La demande présentée par le bloc du Parti destourien libre (PDL) d’examiner et de voter le projet de motion appelant à classer les Frères musulmans comme organisation terroriste a été rejeté, hier, vendredi 2020. Ce n’est certes pas une surprise. Mais la décision a provoqué un petit séisme politique.
Par Imed Bahri
D’abord, il était attendu que le parti islamiste Ennahdha, membre de l’organisation internationale des Frères musulmans, s’oppose à l’examen de cette motion, dont il est clairement la cible, et que ses satellites, Qalb Tounes et Al-Karama, lui emboîtent le pas, les sorts des trois partis étant désormais liés, pour le meilleur et, surtout, pour le pire.
Ensuite, ce vote a montré la frilosité d’Ennahdha, qui n’a pas voulu courir le risque de faire passer l’examen et le vote de cette motion, n’étant pas assuré de pouvoir la faire tomber par un vote démocratique. Alors, il a utilisé la méthode qu’il maîtrise le mieux : la manœuvre de coulisses et les pressions amicales.
Enfin, et au-delà de ce rejet, le but d’Abir Moussi, présidente du PDL et de son bloc parlementaire, était de mettre tous les partis dos au mur et les obliger à tomber définitivement le masque vis-à-vis de leurs électeurs, notamment en ce qui concerne leurs relations avec Ennahdha. Et dans cet exercice elle a frappé d’une pierre deux coups : elle a obligé Qalb Tounes et Echaâb (curieusement absent lors du vote) à se ranger du côté d’Ennahdha, et elle a montré aux islamistes qu’elle n’est pas seule à les combattre, du moins idéologiquement, puisque les députés Tahya Tounes, Attayar et la Réforme ont voté pour l’examen de la motion.
Les islamistes tremblent
On imagine que le vote d’Attayar et Tahya Tounes a énervé au plus haut point les islamistes, qui n’apprécient pas de voir leurs alliés au gouvernement se positionner contre eux dans une question aussi importante à leurs yeux, ce qui laisse la porte ouverte à de nouveaux re-positionnement politiques au gré des évolutions en cours de la situation générale dans le pays.

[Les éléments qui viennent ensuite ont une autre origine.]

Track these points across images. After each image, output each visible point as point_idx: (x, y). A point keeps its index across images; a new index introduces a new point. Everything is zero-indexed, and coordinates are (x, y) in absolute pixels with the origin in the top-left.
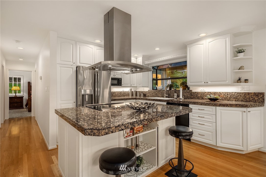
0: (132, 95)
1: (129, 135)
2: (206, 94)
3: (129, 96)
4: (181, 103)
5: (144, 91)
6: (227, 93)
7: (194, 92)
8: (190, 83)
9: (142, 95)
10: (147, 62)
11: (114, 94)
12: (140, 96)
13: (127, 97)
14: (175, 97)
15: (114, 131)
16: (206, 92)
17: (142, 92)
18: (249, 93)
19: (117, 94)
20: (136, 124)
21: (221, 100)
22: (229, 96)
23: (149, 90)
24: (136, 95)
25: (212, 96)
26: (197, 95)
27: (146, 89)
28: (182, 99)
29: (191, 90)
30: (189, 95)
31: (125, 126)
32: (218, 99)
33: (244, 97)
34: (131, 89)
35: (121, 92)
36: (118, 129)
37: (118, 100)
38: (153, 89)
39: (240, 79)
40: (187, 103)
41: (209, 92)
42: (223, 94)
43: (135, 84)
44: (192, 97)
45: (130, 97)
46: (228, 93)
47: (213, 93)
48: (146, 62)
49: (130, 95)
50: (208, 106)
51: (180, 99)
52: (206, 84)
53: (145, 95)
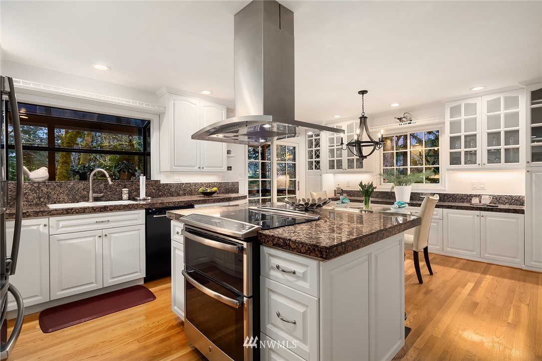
2: (183, 186)
7: (163, 184)
18: (228, 183)
26: (169, 189)
29: (157, 181)
30: (154, 191)
33: (224, 188)
41: (187, 183)
46: (210, 183)
47: (194, 184)
52: (200, 170)
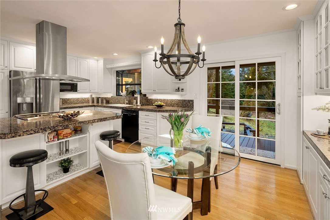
0: (93, 102)
1: (53, 141)
2: (158, 101)
3: (89, 103)
4: (133, 110)
5: (107, 98)
6: (172, 100)
7: (149, 99)
8: (144, 90)
9: (105, 101)
10: (110, 66)
11: (68, 101)
12: (102, 102)
13: (87, 104)
14: (134, 103)
15: (22, 135)
16: (158, 99)
17: (105, 98)
18: (185, 100)
19: (72, 101)
20: (48, 129)
21: (165, 106)
22: (173, 103)
23: (112, 96)
24: (98, 102)
25: (159, 103)
26: (152, 102)
27: (109, 96)
28: (139, 106)
29: (147, 97)
30: (146, 102)
31: (34, 131)
32: (163, 106)
33: (182, 104)
34: (92, 95)
35: (79, 98)
36: (27, 133)
37: (70, 108)
38: (117, 95)
39: (179, 88)
40: (137, 110)
41: (160, 99)
42: (169, 101)
43: (95, 90)
44: (148, 103)
45: (91, 104)
48: (107, 66)
49: (91, 101)
50: (151, 112)
51: (138, 106)
52: (154, 92)
53: (108, 102)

Ce vote, au-delà des circonstances, qui peuvent changer, montre que la possibilité de constituer une majorité anti-Ennhdha au sein du parlement n’est pas une vue de l’esprit et qu’un vote de défiance à l’encontre Rached Ghannouchi pour l’éjecter de la présidence de l’Assemblée n’est pas non plus impossible à l’avenir.

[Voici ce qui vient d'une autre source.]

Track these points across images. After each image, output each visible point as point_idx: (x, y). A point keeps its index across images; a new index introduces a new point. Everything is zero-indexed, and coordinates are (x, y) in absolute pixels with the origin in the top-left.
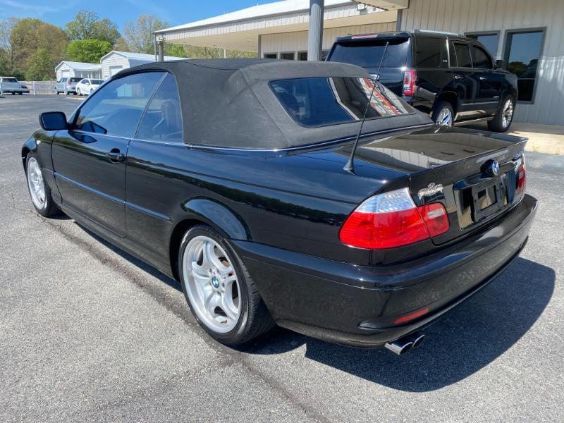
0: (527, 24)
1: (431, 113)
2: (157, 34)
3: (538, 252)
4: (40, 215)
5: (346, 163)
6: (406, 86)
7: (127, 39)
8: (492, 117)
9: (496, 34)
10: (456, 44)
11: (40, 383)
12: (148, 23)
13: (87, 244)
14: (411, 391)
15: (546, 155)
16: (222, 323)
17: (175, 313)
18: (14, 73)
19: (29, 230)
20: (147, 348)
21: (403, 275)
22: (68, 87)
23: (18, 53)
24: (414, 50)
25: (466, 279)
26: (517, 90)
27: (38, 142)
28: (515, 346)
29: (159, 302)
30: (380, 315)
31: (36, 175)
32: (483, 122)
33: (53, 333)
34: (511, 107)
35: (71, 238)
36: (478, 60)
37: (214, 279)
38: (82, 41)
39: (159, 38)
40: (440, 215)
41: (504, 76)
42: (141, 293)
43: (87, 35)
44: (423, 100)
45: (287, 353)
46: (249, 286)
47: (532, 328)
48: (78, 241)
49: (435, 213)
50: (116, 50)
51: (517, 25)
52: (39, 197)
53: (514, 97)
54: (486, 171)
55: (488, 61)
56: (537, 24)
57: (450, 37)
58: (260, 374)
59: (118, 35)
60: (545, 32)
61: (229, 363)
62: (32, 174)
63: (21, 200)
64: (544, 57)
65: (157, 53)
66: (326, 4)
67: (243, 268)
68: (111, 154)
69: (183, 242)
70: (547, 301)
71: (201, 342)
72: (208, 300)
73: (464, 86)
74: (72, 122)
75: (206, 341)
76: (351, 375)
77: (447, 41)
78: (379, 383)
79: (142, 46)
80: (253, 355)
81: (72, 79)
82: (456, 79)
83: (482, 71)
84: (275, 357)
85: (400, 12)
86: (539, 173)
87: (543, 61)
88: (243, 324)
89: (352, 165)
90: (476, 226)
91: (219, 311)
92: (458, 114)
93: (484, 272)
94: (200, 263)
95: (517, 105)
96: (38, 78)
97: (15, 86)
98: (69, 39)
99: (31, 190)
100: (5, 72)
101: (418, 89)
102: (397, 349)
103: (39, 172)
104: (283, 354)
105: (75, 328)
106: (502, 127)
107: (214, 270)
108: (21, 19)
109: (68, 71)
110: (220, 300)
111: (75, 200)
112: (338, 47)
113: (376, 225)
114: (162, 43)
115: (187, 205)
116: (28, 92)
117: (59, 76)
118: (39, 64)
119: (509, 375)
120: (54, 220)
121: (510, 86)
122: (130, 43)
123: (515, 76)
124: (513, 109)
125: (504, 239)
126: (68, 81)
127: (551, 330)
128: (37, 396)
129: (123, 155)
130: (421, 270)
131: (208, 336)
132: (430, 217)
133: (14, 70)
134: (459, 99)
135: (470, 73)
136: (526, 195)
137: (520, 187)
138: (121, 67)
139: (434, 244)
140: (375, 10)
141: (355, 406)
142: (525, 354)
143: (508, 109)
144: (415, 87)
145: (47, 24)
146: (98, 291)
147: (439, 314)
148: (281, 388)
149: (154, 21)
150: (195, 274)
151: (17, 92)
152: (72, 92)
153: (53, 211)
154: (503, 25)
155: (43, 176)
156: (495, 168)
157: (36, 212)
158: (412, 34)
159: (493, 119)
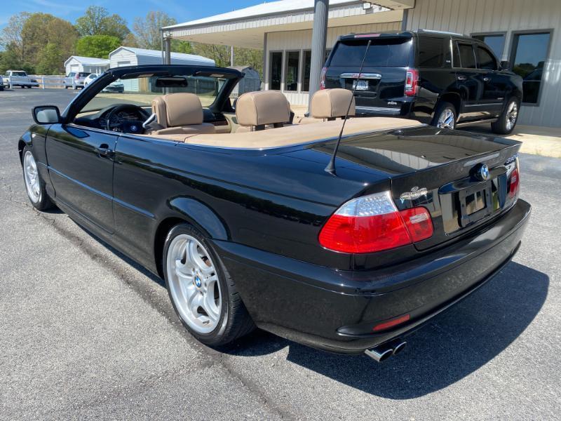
0: (534, 26)
1: (433, 114)
2: (164, 30)
3: (534, 258)
4: (35, 209)
5: (327, 164)
6: (408, 86)
7: (136, 35)
8: (496, 119)
9: (502, 35)
10: (460, 45)
11: (17, 379)
12: (157, 20)
13: (78, 239)
14: (392, 398)
15: (550, 158)
16: (204, 323)
17: (159, 311)
18: (25, 67)
19: (22, 224)
20: (128, 347)
21: (382, 281)
22: (76, 81)
23: (28, 47)
24: (417, 49)
25: (455, 282)
26: (522, 92)
27: (34, 135)
28: (503, 354)
29: (145, 299)
30: (360, 321)
31: (32, 168)
32: (487, 124)
33: (36, 329)
34: (515, 109)
35: (63, 232)
36: (483, 62)
37: (196, 278)
38: (92, 37)
39: (165, 35)
40: (424, 220)
41: (509, 77)
42: (128, 290)
43: (97, 31)
44: (424, 100)
45: (268, 355)
46: (229, 286)
47: (521, 335)
48: (70, 236)
49: (420, 217)
50: (125, 46)
51: (524, 27)
52: (34, 191)
53: (519, 99)
54: (475, 175)
55: (493, 62)
56: (544, 26)
57: (454, 37)
58: (240, 377)
59: (128, 31)
60: (552, 34)
61: (209, 365)
62: (29, 168)
63: (18, 193)
64: (550, 60)
65: (164, 50)
66: (331, 2)
67: (224, 268)
68: (101, 149)
69: (167, 240)
70: (538, 309)
71: (183, 342)
72: (191, 300)
73: (467, 88)
74: (65, 116)
75: (188, 341)
76: (332, 380)
77: (451, 41)
78: (361, 389)
79: (151, 42)
80: (234, 357)
81: (80, 73)
82: (459, 80)
83: (486, 72)
84: (257, 360)
85: (406, 11)
86: (541, 177)
87: (550, 64)
88: (224, 325)
89: (334, 166)
90: (464, 231)
91: (201, 311)
92: (460, 115)
93: (474, 277)
94: (183, 261)
95: (522, 108)
96: (47, 72)
97: (25, 80)
98: (79, 35)
99: (27, 183)
100: (16, 66)
101: (419, 90)
102: (377, 356)
103: (34, 165)
104: (265, 356)
105: (58, 324)
106: (505, 128)
107: (196, 270)
108: (33, 14)
109: (77, 65)
110: (202, 300)
111: (69, 195)
112: (341, 46)
113: (356, 228)
114: (169, 39)
115: (173, 203)
116: (37, 86)
117: (68, 71)
118: (49, 59)
119: (495, 385)
120: (49, 214)
121: (515, 88)
122: (139, 39)
123: (520, 78)
124: (518, 111)
125: (497, 242)
126: (76, 75)
127: (542, 338)
128: (13, 393)
129: (111, 151)
130: (402, 276)
131: (191, 336)
132: (413, 222)
133: (25, 64)
134: (461, 100)
135: (475, 74)
136: (519, 200)
137: (512, 191)
138: (129, 62)
139: (417, 250)
140: (380, 9)
141: (333, 413)
142: (513, 363)
143: (513, 110)
144: (416, 87)
145: (57, 19)
146: (85, 286)
147: (425, 320)
148: (259, 392)
149: (162, 18)
150: (178, 273)
151: (26, 85)
152: (80, 87)
153: (48, 205)
154: (509, 26)
155: (38, 170)
156: (484, 172)
157: (31, 205)
158: (415, 33)
159: (497, 121)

Et de ce point de vue, le vote d’hier n’a pas été inutile, aux yeux de Mme Moussi, car il a permis de clarifier davantage les positions et d’envoyer un énième avertissement à Ennahdha et à ses dirigeants : leur volonté d’imposer leur dictature à l’Assemblée et, à un degré moindre, au gouvernementة se heurtera désormais à une forte résistance, y compris de la part de ses «alliés» au sein du gouvernement, «alliés» par obligation mais idéologiquement et politiquement opposés au projet de l’islam politique qu’Ennahdha, et ses alliés internationaux, la Turquie et le Qatar, veulent imposer en Tunisie et en Libye.
Un échec qui annonce des triomphes à venir
Bref, consensus oui, alliance de circonstance, peut-être, pour pouvoir constituer un gouvernement d’union nationale, mais pas de compromission avec l’internationale islamiste et ses projets destructeurs pour toute la région, semblent dire les dirigeants d’Attayar et Tahya Tounes, qui ont le cul assis entre deux chaises, dans une position pour le moins inconfortable vis-à-vis de leurs propres principes et des attentes de leurs électeurs.
Leur vote d’hier, s’il n’a pas été suffisant pour faire passer le projet de motion, leur a au moins permis d’envoyer un message de non-alignement aussi bien à Ennahdha qu’à leurs propres électeurs, dont beaucoup pensent sérieusement, aujourd’hui, aller renforcer les rangs du PDL et soutenir sa courageuse présidente, «le seul vrai mec» sur la scène politique tunisienne, selon une expression désormais consacrée.